As we were walking the tracks and checking out the tracks behind the train (we had to see if it had plowed its way through any damaged sections, which
would have been a serious pain) several of us thought we heard weird noises from inside the train. I would have sworn I heard crying, and another guy
thought he heard voices, maybe crying too. Sometimes even these days you get people who train hop, but considering all the dudes with guns running
around it seemed like train hoppers would have been evicted no questions asked. This guy Dick swore up and down that he heard banging and someone
saying "Hello? Hello?" He said it sounded like a kid's voice and he was talking, loudly, about just walking off because this whole deal was
giving him the creeps. But Dick was known as a lazy drunk and so it was easy enough to just assume he was looking for any excuse to not be working on
a hot dark night.
Enough guys were complaining about weird noises coming from the train, though, that Hector went off and had a heated discussion with the conductor and
a couple of the train crew. We all assumed Hector's palms had been greased a bit because he came back smiling, telling us everything was fine
(although the SOB never got within a hundered yards of the train after that) and to just carry on as usual. I think they told him it had unmarked
hazardous chemcials onboard, because he did yell at us, from a safe distance, that we should probably cover our mouths if we stood downwind of the
boxcars.
Hector supposedly told one of my co-workers it was carrying "hazardous vaccines" which means we assume they told him "hazardous chemicals and
vaccines" and he just got it wrong. Hector was a moron.
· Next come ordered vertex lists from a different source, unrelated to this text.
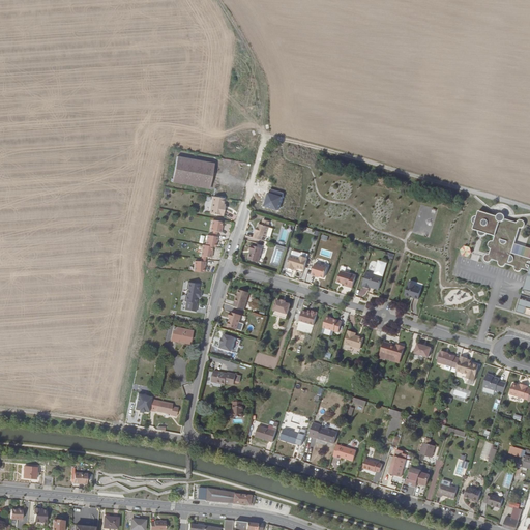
[(177,154),(172,179),(208,187),(214,162),(177,154)]
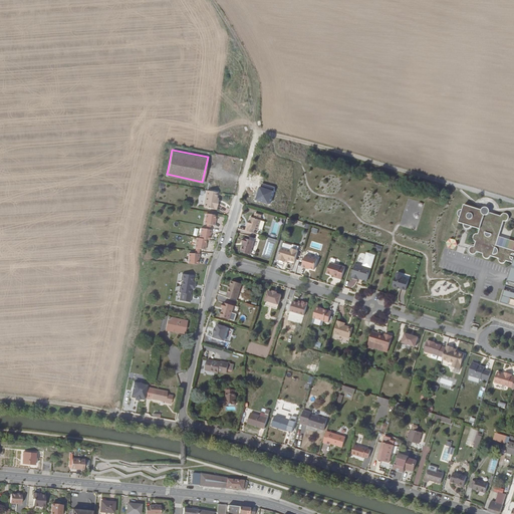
[(215,209),(216,204),(215,203),(216,199),(217,193),(207,192),(204,207),(215,209)]
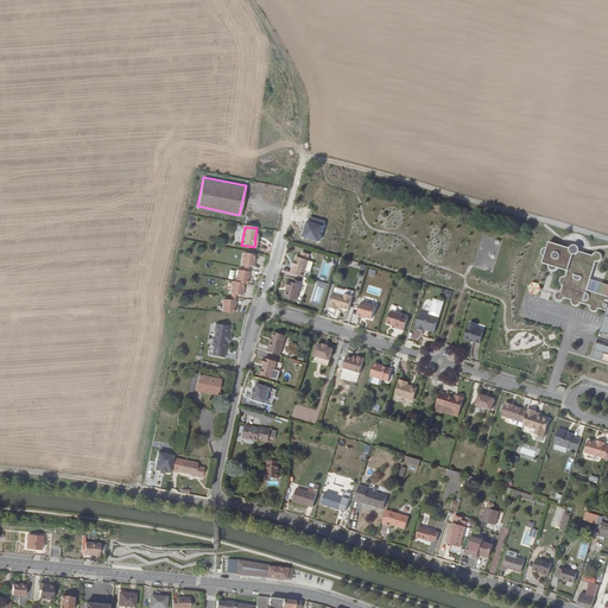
[(607,301),(607,259),(591,255),(591,254),(591,253),(591,252),(591,251),(590,249),(589,249),(589,248),(588,248),(586,248),(584,248),(584,249),(583,251),(582,252),(549,241),(546,247),(545,247),(543,248),(542,248),(542,249),(540,251),(540,253),(542,255),(544,257),(542,263),(548,265),(548,266),(548,267),(548,268),(549,270),(550,271),(551,271),(553,271),(553,270),(555,270),(556,268),(557,267),(567,270),(565,276),(564,276),(563,276),(562,276),(561,277),(559,277),(559,279),(559,280),(559,282),(559,283),(563,284),(561,290),(559,290),(557,290),(556,291),(555,293),(555,296),(555,297),(556,298),(558,299),(559,299),(562,298),(564,296),(571,298),(571,299),(571,301),(571,302),(572,302),(572,303),(574,304),(575,304),(576,304),(577,304),(578,303),(580,303),(580,301),(589,304),(589,305),(590,306),(590,309),(593,309),(594,310),(596,309),(597,309),(599,306),(606,309),(607,301)]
Meanwhile, one of the dudes from the train had told me that the train was carrying "livestock", specifically lambs, who could sound human enough
when they cried to even freak out the train's crew. When all of us railroad guys compared stories later, I sarcastically remarked "maybe they were
diseased lambs that had just been injected with hazardous vaccines".
About three quarters of the way through the job, I swear to God I heard a faint voice near the boxcars saying "Help me" and so I ran over to see
what was up. Guys get hurt all the time on the job, and so you learn to look out for each other. The voice sounded real young, but a guy who has
just broken his head open after tripping on a track or something can sound odd. I wasn't the only one who heard it, three other guys all went
running toward the boxcars. We didn't see anything, and all of us were accounted for, including Hector, hard at work sitting on his butt waaaaay off
in the distance. If it had been one of the train crew who got hurt, well....we'd all developed a serious dislike for those guys by that point so
they could just handle it themselves. In fact, when we went back to work on the tracks, we saw a couple of them jog over to where we'd been standing
so we just assumed they were doing a headcount.
When we finished up the part of the job we had to do and finally split for the evening, nobody really felt right. We started comparing notes and we
had all heard one or two things that bugged us. Banging here, maybe a voice there, a couple of guys thought they heard crying, nearly everybody had
heard what sounded like chains being moved around.
The more I thought about it later, the more convinced I became that there had been some kind of human cargo on the train.